On the other side, Tehran’s first order of business in 2003 after Saddam had been toppled was to take revenge on the Iraqi military and intelligence personnel the Iranians had fought in the 1980s. Many of Iran’s allies in Iraq—including, some say, former prime minister Maliki—formed death squads to go after these officers. Saddam’s onetime officer corps went into hiding and used their expertise and money to wage war against the regime that had replaced them. When the United States, in partnership with major Sunni tribes, defeated the Sunni insurgency, American officials pleaded with Maliki to stop hunting the former Baathists and allow them to resettle peacefully in a post-Saddam Iraq. Maliki didn’t, nor did his allies. Iranian Revolutionary Guard Corps officers like Quds Force commander and Iran-Iraq war veteran Qassem Suleimani as well as Iranian-backed militias like Asa’ib ahl al-Haq continued to prosecute their war against Iraq’s Sunni community. Eventually the Sunnis came to see ISIS as one of their few lines of defense against this Shiite persecution.
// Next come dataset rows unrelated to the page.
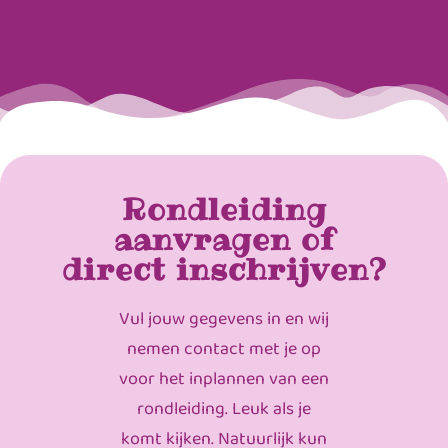
Rondleiding
aanvragen of
direct inschrijven?
Vul jouw gegevens in en wij
nemen contact met je op
voor het inplannen van een
rondleiding. Leuk als je
komt kijken. Natuurlijk kun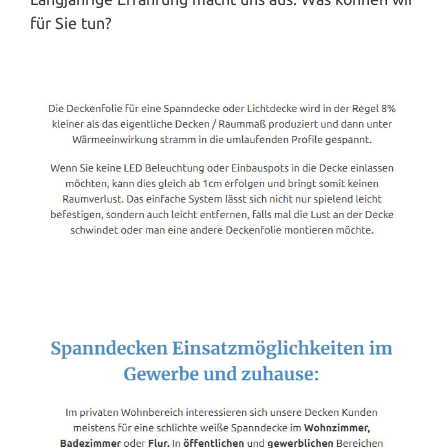
für Sie tun?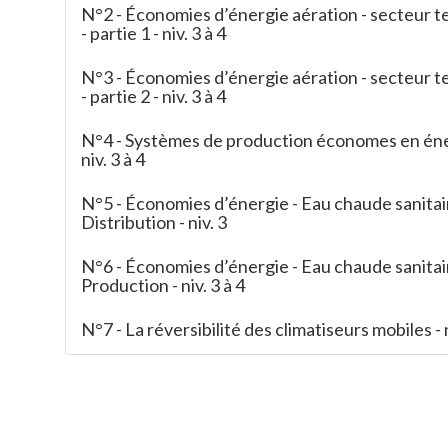
N°2 - Économies d’énergie aération - secteur te
- partie 1 - niv. 3 à 4
N°3 - Économies d’énergie aération - secteur te
- partie 2 - niv. 3 à 4
N°4 - Systèmes de production économes en éne
niv. 3 à 4
N°5 - Économies d’énergie - Eau chaude sanitai
Distribution - niv. 3
N°6 - Économies d’énergie - Eau chaude sanitai
Production - niv. 3 à 4
N°7 - La réversibilité des climatiseurs mobiles - n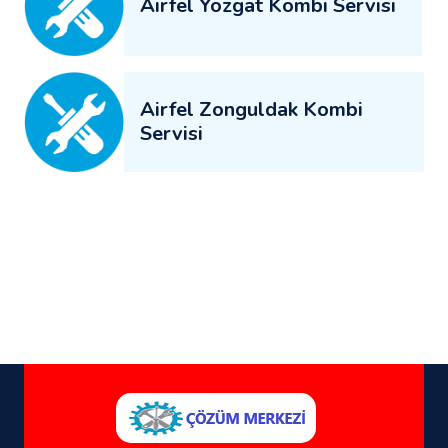
Airfel Yozgat Kombi Servisi
Airfel Zonguldak Kombi
Servisi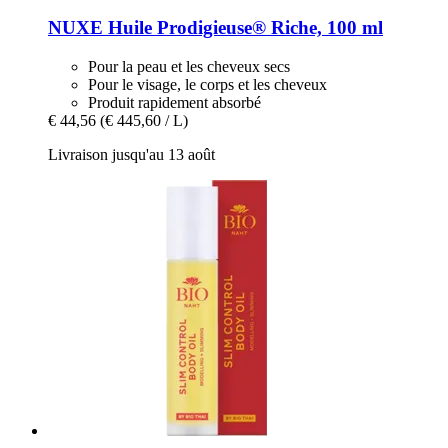
NUXE
Huile Prodigieuse® Riche, 100 ml
Pour la peau et les cheveux secs
Pour le visage, le corps et les cheveux
Produit rapidement absorbé
€ 44,56
(€ 445,60 / L)
Livraison jusqu'au 13 août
Today, some of these former Iraqi officers constitute ISIS’s core military leadership. As the New York Times reported last week, the last two heads of ISIS’s military council were officers under Saddam, as was the current head of ISIS’s military operations, Adnan al-Sweidawi, also known as Abu Ayman al-Iraqi, who worked as a colonel in Saddam’s air defense intelligence unit. Other former Saddam loyalists have fought alongside ISIS. They include Jaysh Rijal al-Tariqah al-Naqshbandiyah (JRTN), a well-trained group of former Iraqi intelligence and army officers, led by Ibrahim Izzat al-Douri, a former high-level Baath party official. Douri was the king of clubs in the U.S.-led coalition’s deck of playing cards of most-wanted Iraqi officials, yet he evaded American forces. It was reportedly JRTN that provided the main muscle in ISIS’s takeover of Mosul in June.
The other key players in the ISIS-led Sunni rebellion are the Arab tribes on both sides of the Syrian-Iraqi border. Indeed, the map of ISIS’s new caliphate, with its so-called capital in Raqqa and encompassing Deir al-Zour in Syria and Nineveh, Anbar, Salaheddine, and Diyala in Iraq, overlays a much older map of tribal lands forming a contiguous territory with a total area of around 168,000 square miles, bigger than Great Britain (143,000 square miles). To see how ISIS has succeeded, it is of paramount importance to understand the tribal politics behind its achievement.